Law and Free Market Concepts Intertwine in U.S. Criminal Justice, Professor Darryl Brown Finds in New Book
The criminal justice system in the United States is unique because of Americans' faith in democratic processes and free markets, University of Virginia School of Law professor Darryl Brown details in his new book, "Free Market Criminal Justice," published by Oxford Press.
"We really trust the political process rather than the law to prevent government abuse of power," Brown said. "[We also] trust in the market, or market ideas and market-style processes, rather than law, as a way to organize the criminal justice process."
Brown is the O. M. Vicars Professor of Law and worked as a public defender earlier in his career. He is an expert in criminal law, criminal procedure and evidence.
He said democratic processes play into Americans' strong desire for accountability.
"All democracies want their criminal justice systems to be accountable, and all their public institutions to be accountable," Brown said. "And the jury is a democratic feature in the trials in lots of other countries, too. But this idea of democratic process, or really political accountability, just goes further in the American criminal justice system than you find anywhere else."
The United States is the only nation in the world that elects its prosecutors, he said. If prosecutors don't act in the best interests of justice, they can be removed by the people.
In some common law countries such as England, "they use judicial review to guard against prosecutor discretion or arbitrariness," Brown said. "We use political review, you could say, at the ballot box."
Market philosophy, normally thought of as an economic concept, is another idea Americans have folded into criminal law.
"The adversarial trial process has a lot in common with the market that we don't normally think about," Brown said "The parties are rivals, and the parties have most of the power, rather than the judge or a neutral government official."
The parties compete by offering evidence for their own sides or in their own interest. Or they can negotiate between themselves and reach a settlement that will effectively define the court's judgment.
"In criminal adjudication as in private markets, competition among rivals in theory produces the best results," Brown said.
A key way parties negotiate in the criminal justice context is by plea bargain.

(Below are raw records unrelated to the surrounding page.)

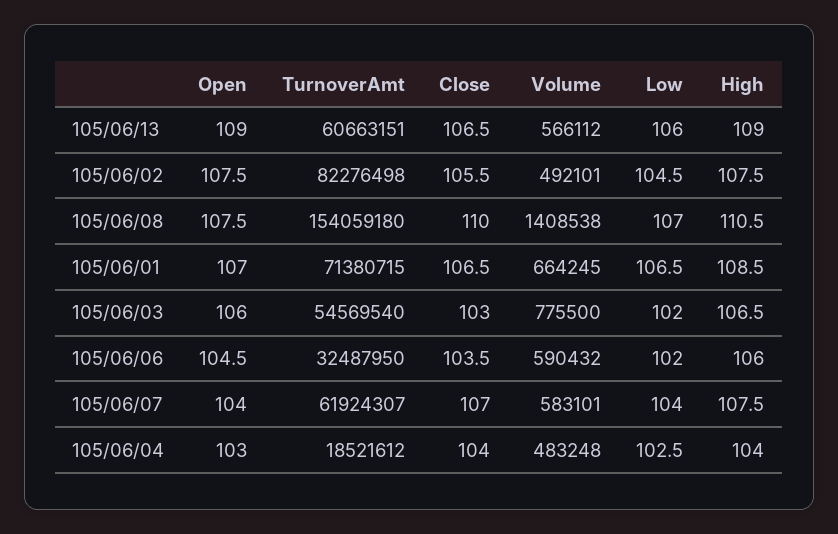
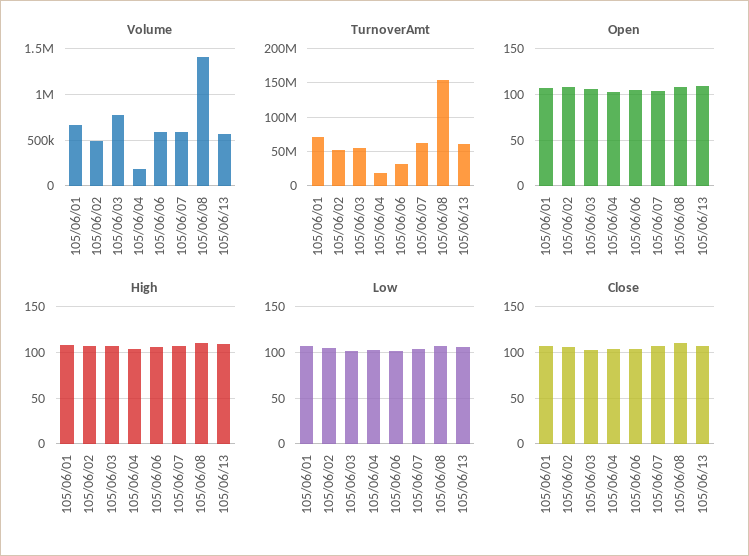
  {
    "Open": {
      "105/06/13": 109,
      "105/06/02": 107.5,
      "105/06/08": 107.5,
      "105/06/01": 107,
      "105/06/03": 106,
      "105/06/06": 104.5,
      "105/06/07": 104,
      "105/06/04": 103
    },
    "TurnoverAmt": {
      "105/06/13": 60663151,
-     "105/06/02": 82276498,
+     "105/06/02": 50000000,
      "105/06/08": 154059180,
      "105/06/01": 71380715,
      "105/06/03": 54569540,
      "105/06/06": 32487950,
      "105/06/07": 61924307,
      "105/06/04": 18521612
    },
    "Close": {
      "105/06/13": 106.5,
      "105/06/02": 105.5,
      "105/06/08": 110,
      "105/06/01": 106.5,
      "105/06/03": 103,
      "105/06/06": 103.5,
      "105/06/07": 107,
      "105/06/04": 104
    },
    "Volume": {
      "105/06/13": 566112,
      "105/06/02": 492101,
      "105/06/08": 1408538,
      "105/06/01": 664245,
      "105/06/03": 775500,
      "105/06/06": 590432,
      "105/06/07": 583101,
-     "105/06/04": 483248
+     "105/06/04": 200000
    },
    "Low": {
      "105/06/13": 106,
      "105/06/02": 104.5,
      "105/06/08": 107,
      "105/06/01": 106.5,
      "105/06/03": 102,
      "105/06/06": 102,
      "105/06/07": 104,
      "105/06/04": 102.5
    },
    "High": {
      "105/06/13": 109,
      "105/06/02": 107.5,
      "105/06/08": 110.5,
      "105/06/01": 108.5,
      "105/06/03": 106.5,
      "105/06/06": 106,
      "105/06/07": 107.5,
      "105/06/04": 104
    }
  }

"Courts talk explicitly all the time about the 'market' for plea bargains, or they talk about prosecutors and defendants buying and selling legal rights, trading legal entitlements," he said. "The law of plea bargaining borrows explicitly from the law of contract that governs private agreements between parties in the marketplace."
There are no rules on plea bargains and other criminal negotiations in the United States because there aren't equivalent rules in the private market, Brown said.
In England, plea bargain sentences are limited to one-third less than what the sentence would be if the defendant were convicted at trial, and prosecutors are bound by administrative rules for making charging decisions, which courts enforce. In the U.S., prosecutors’ charging guidelines are merely internal memos that the chief prosecutor can change or ignore at any time.
In England and Australia, Brown said, prosecutors would never make recommendations to a judge about what a sentence would be.
"They just think that's inappropriate to their role as ministers of justice," he said.
Brown said Americans' acceptance of the use of discretion in the criminal justice system is in contrast to popular fears of government overreach in other settings.
"All our suspicions of executive discretion, all our suspicions of government power in general just go out the window in the criminal justice realm," he said. "I think ultimately it's just because we've come to expect the government to provide a level of safety and security in a way that people of the founding generation and the early republic just didn't."